### ASSIGNMENT
Every line from the one containing "assigns, as well" to the end of the records below must be copied exactly, and no pictures may be included.

Dataset entries:
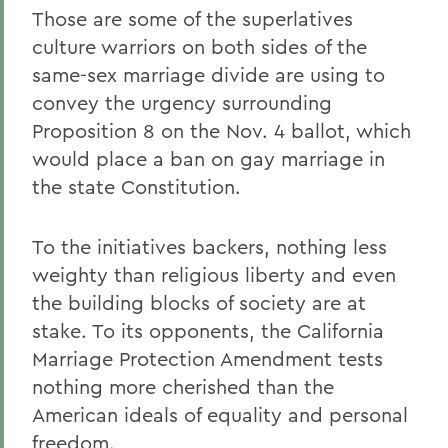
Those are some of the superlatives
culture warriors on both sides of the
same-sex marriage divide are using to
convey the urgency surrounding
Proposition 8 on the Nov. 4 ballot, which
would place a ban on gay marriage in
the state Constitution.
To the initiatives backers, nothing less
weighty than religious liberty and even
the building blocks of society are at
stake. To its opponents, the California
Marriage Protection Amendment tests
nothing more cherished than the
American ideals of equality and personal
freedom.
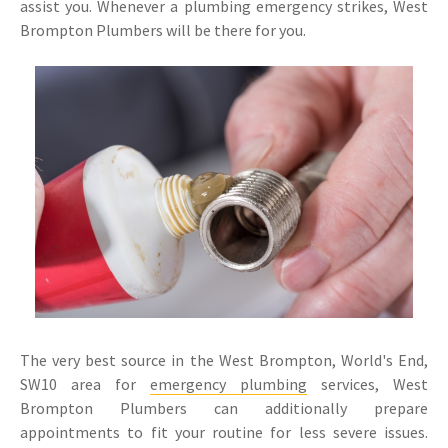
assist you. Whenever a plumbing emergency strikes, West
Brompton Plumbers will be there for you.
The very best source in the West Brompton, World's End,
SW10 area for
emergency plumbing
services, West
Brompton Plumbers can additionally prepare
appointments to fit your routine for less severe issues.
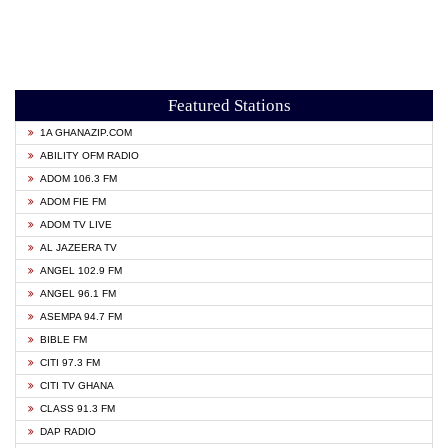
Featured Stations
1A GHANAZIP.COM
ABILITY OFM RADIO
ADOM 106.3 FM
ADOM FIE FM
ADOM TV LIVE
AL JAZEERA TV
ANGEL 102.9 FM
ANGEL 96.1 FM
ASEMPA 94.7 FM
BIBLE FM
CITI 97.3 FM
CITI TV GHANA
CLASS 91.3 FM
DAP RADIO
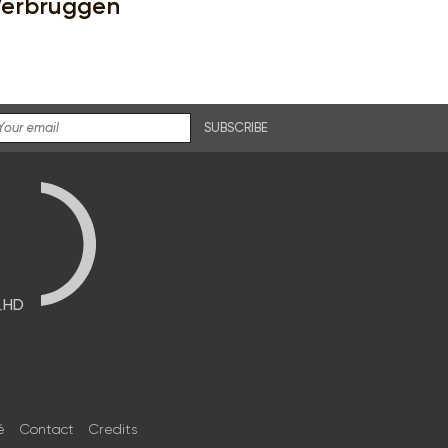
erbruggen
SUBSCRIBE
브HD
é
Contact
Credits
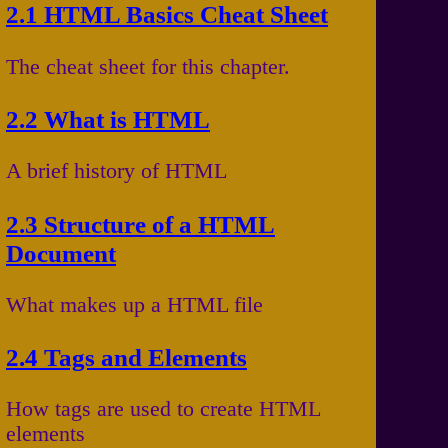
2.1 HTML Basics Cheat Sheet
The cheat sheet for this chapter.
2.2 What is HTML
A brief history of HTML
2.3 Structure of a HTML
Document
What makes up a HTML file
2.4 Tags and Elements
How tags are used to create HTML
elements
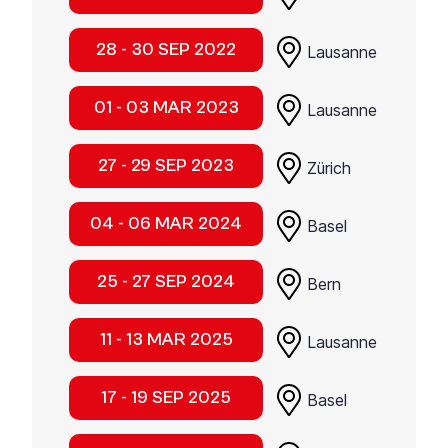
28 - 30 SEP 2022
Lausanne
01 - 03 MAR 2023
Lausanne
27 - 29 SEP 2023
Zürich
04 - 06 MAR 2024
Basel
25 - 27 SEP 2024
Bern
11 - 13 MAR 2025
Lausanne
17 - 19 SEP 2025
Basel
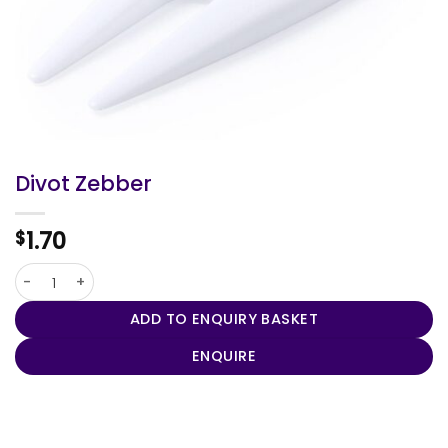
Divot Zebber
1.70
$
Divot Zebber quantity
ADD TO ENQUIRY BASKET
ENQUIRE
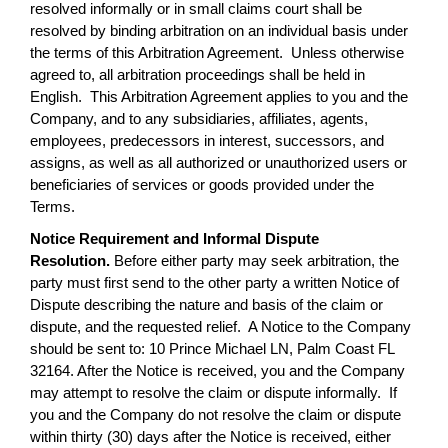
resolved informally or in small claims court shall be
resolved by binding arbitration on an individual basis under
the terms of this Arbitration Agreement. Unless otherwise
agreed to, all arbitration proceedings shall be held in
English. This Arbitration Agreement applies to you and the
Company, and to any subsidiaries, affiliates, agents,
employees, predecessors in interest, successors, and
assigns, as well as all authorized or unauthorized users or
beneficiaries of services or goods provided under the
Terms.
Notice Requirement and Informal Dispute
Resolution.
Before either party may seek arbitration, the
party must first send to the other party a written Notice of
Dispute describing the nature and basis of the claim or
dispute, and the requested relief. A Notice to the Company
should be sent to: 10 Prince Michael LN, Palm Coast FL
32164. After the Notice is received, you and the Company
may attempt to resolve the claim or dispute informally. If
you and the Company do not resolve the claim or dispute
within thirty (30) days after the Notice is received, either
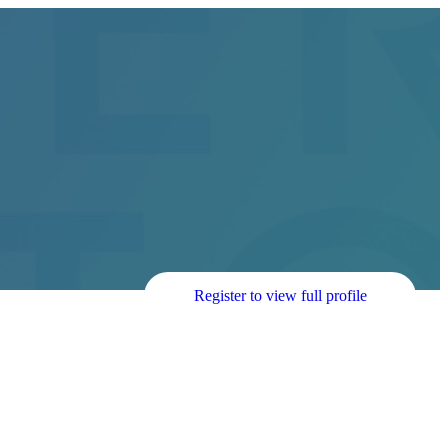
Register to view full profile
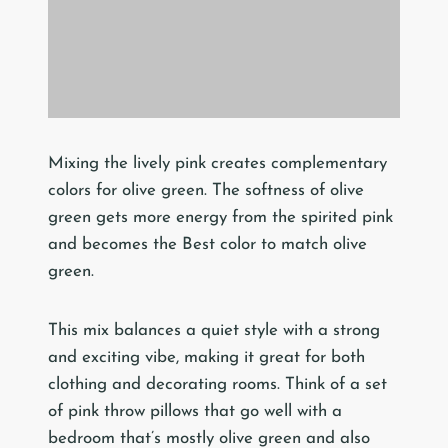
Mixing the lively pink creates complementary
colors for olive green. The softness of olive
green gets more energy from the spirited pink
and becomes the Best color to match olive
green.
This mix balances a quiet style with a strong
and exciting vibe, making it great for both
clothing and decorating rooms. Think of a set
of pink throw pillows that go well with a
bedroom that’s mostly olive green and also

### EXERCISE RESULT
assigns, as well as all authorized or unauthorized users or
beneficiaries of services or goods provided under the
Terms.
Notice Requirement and Informal Dispute
Resolution.
Before either party may seek arbitration, the
party must first send to the other party a written Notice of
Dispute describing the nature and basis of the claim or
dispute, and the requested relief. A Notice to the Company
should be sent to: 10 Prince Michael LN, Palm Coast FL
32164. After the Notice is received, you and the Company
may attempt to resolve the claim or dispute informally. If
you and the Company do not resolve the claim or dispute
within thirty (30) days after the Notice is received, either
Register to view full profile
Mixing the lively pink creates complementary
colors for olive green. The softness of olive
green gets more energy from the spirited pink
and becomes the Best color to match olive
green.
This mix balances a quiet style with a strong
and exciting vibe, making it great for both
clothing and decorating rooms. Think of a set
of pink throw pillows that go well with a
bedroom that’s mostly olive green and also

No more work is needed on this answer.